Elsie Margaret Clifford (1886 – 1976) was a British archaeologist.

Life

Elsie Margaret Chambers was born on 4 June 1886 at 54 Regent Street, Gloucester to Frederick William Chambers, a railway engine driver, and his second wife Mary Ann, née Hughes. She was baptised Elsie Margaret Annie Chambers at All Saints, Gloucester on her first birthday .

Elsie's parents had married in 1883 at Bagendon, where her mother was in service, but this appears to be entirely coincidental and of no relevance to Elsie’s subsequent interest in Bagendon as an archaeological site. Her parents were from comparatively humble origins. Her father was the son of an excise officer who began as a stoker on the railways, progressing to become an engine driver, and later somehow earned enough money to become the owner of small farm called Fairmile in Hucclecote, Gloucester, as well as running a brickyard and the gravel pits at Barnwood. Her mother was the daughter of a furnaceman in the Forest of Dean, and was a domestic servant when she married Elsie's father.
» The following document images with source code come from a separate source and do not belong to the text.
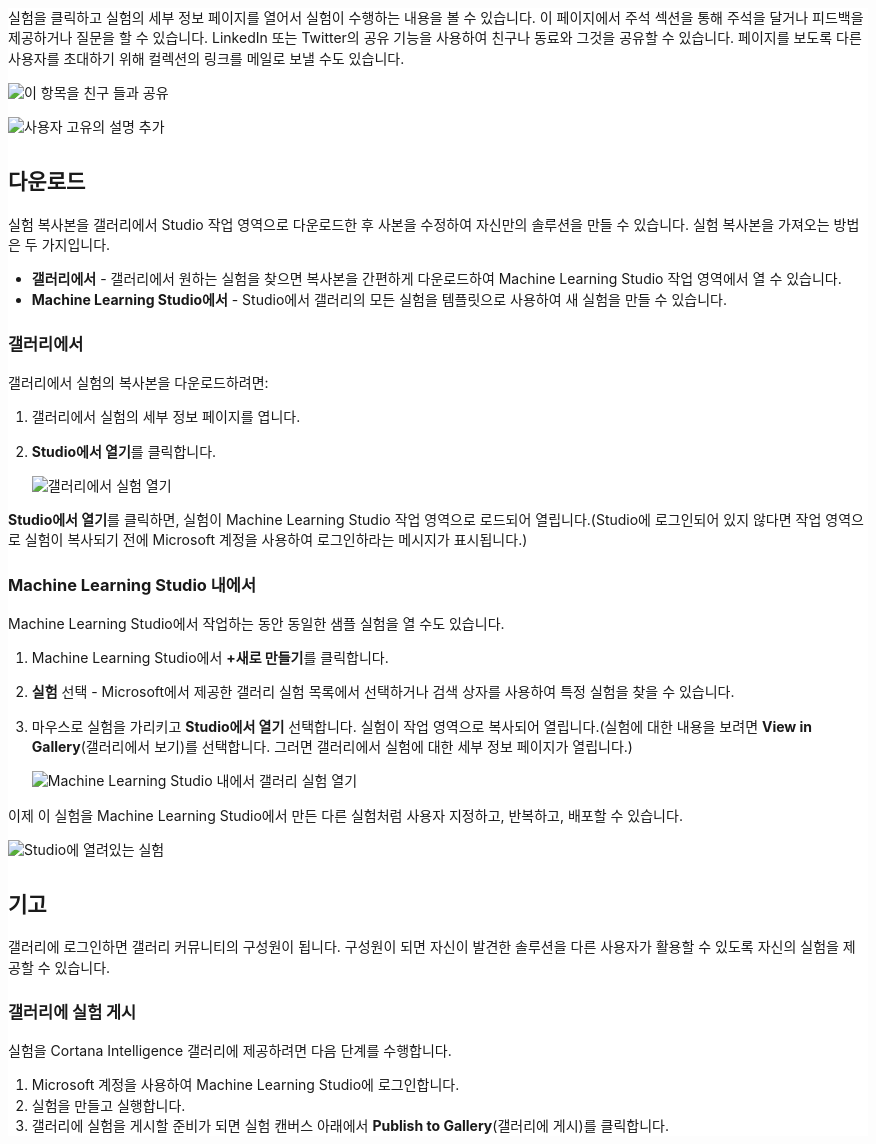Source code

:  실험을 클릭하고 실험의 세부 정보 페이지를 열어서 실험이 수행하는 내용을 볼 수 있습니다. 이 페이지에서 주석 섹션을 통해 주석을 달거나 피드백을 제공하거나 질문을 할 수 있습니다. LinkedIn 또는 Twitter의 공유 기능을 사용하여 친구나 동료와 그것을 공유할 수 있습니다. 페이지를 보도록 다른 사용자를 초대하기 위해 컬렉션의 링크를 메일로 보낼 수도 있습니다.

![이 항목을 친구 들과 공유](media/machine-learning-gallery-how-to-use-contribute-publish/share-links.png)

![사용자 고유의 설명 추가](media/machine-learning-gallery-how-to-use-contribute-publish/comments.png)

## <a name="download"></a>다운로드
실험 복사본을 갤러리에서 Studio 작업 영역으로 다운로드한 후 사본을 수정하여 자신만의 솔루션을 만들 수 있습니다.
실험 복사본을 가져오는 방법은 두 가지입니다.

* **갤러리에서** - 갤러리에서 원하는 실험을 찾으면 복사본을 간편하게 다운로드하여 Machine Learning Studio 작업 영역에서 열 수 있습니다.
* **Machine Learning Studio에서** - Studio에서 갤러리의 모든 실험을 템플릿으로 사용하여 새 실험을 만들 수 있습니다.

### <a name="from-the-gallery"></a>갤러리에서
갤러리에서 실험의 복사본을 다운로드하려면:

1. 갤러리에서 실험의 세부 정보 페이지를 엽니다.
2. **Studio에서 열기**를 클릭합니다.
   
    ![갤러리에서 실험 열기](media/machine-learning-gallery-experiments/open-experiment-from-gallery.png)

**Studio에서 열기**를 클릭하면, 실험이 Machine Learning Studio 작업 영역으로 로드되어 열립니다.(Studio에 로그인되어 있지 않다면 작업 영역으로 실험이 복사되기 전에 Microsoft 계정을 사용하여 로그인하라는 메시지가 표시됩니다.)

### <a name="from-within-machine-learning-studio"></a>Machine Learning Studio 내에서
Machine Learning Studio에서 작업하는 동안 동일한 샘플 실험을 열 수도 있습니다.

1. Machine Learning Studio에서 **+새로 만들기**를 클릭합니다.
2. **실험** 선택 - Microsoft에서 제공한 갤러리 실험 목록에서 선택하거나 검색 상자를 사용하여 특정 실험을 찾을 수 있습니다.
3. 마우스로 실험을 가리키고 **Studio에서 열기** 선택합니다. 실험이 작업 영역으로 복사되어 열립니다.(실험에 대한 내용을 보려면 **View in Gallery**(갤러리에서 보기)를 선택합니다. 그러면 갤러리에서 실험에 대한 세부 정보 페이지가 열립니다.)
   
    ![Machine Learning Studio 내에서 갤러리 실험 열기](media/machine-learning-gallery-experiments/open-experiment-from-studio.png)

이제 이 실험을 Machine Learning Studio에서 만든 다른 실험처럼 사용자 지정하고, 반복하고, 배포할 수 있습니다.

![Studio에 열려있는 실험](media/machine-learning-gallery-experiments/experiment-open-in-studio.png)

## <a name="contribute"></a>기고
갤러리에 로그인하면 갤러리 커뮤니티의 구성원이 됩니다. 구성원이 되면 자신이 발견한 솔루션을 다른 사용자가 활용할 수 있도록 자신의 실험을 제공할 수 있습니다.

### <a name="publish-your-experiment-to-the-gallery"></a>갤러리에 실험 게시
실험을 Cortana Intelligence 갤러리에 제공하려면 다음 단계를 수행합니다.

1. Microsoft 계정을 사용하여 Machine Learning Studio에 로그인합니다.
2. 실험을 만들고 실행합니다.
3. 갤러리에 실험을 게시할 준비가 되면 실험 캔버스 아래에서 **Publish to Gallery**(갤러리에 게시)를 클릭합니다.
Elsie married Harold Brookes Clifford in Gloucester in 1909. Her husband was the manager and later chairman of the motor garage and car sales company F.W. Chambers & Co., Barnwood Garages, that had evolved out of her father's business interests. They lived in Hucclecote with Elsie's parents initially, but moved to Chandlers Farm, Little Witcombe in the late 1920s.

She became interested in archaeology as a result of the discovery of various prehistoric and Roman finds on her father's property, in particular the gravel pits at Barnwood. In the 1920s she was invited by M.C. Burkitt to attend his archaeology lectures at the University of Cambridge for a year. Though prolific, she maintained her status as an amateur archaeologist.

Her archaeological work often consisted of re-excavating existing sites, such as the Neolithic barrows at Notgrove (1934 – 6), Nympsfield and Rodmarton, and Roman villas at Hucclecote, Barnwood and Witcombe. She identified a Late Iron Age settlement at Minchindon.

In the 1930s, she discovered Belgic pottery in a gravel quarry near Bagendon. She returned in 1961 to direct a dig at the previously unexcavated Iron Age settlement there. ÂÂ

She received an OBE for services to archaeology in 1968, as well as serving on the council of the Society of Antiquaries, as President of the Cotteswold Naturalists' Field Club (1936 – 8), and as the first woman president of the Bristol and Gloucestershire Archaeological Society (1949).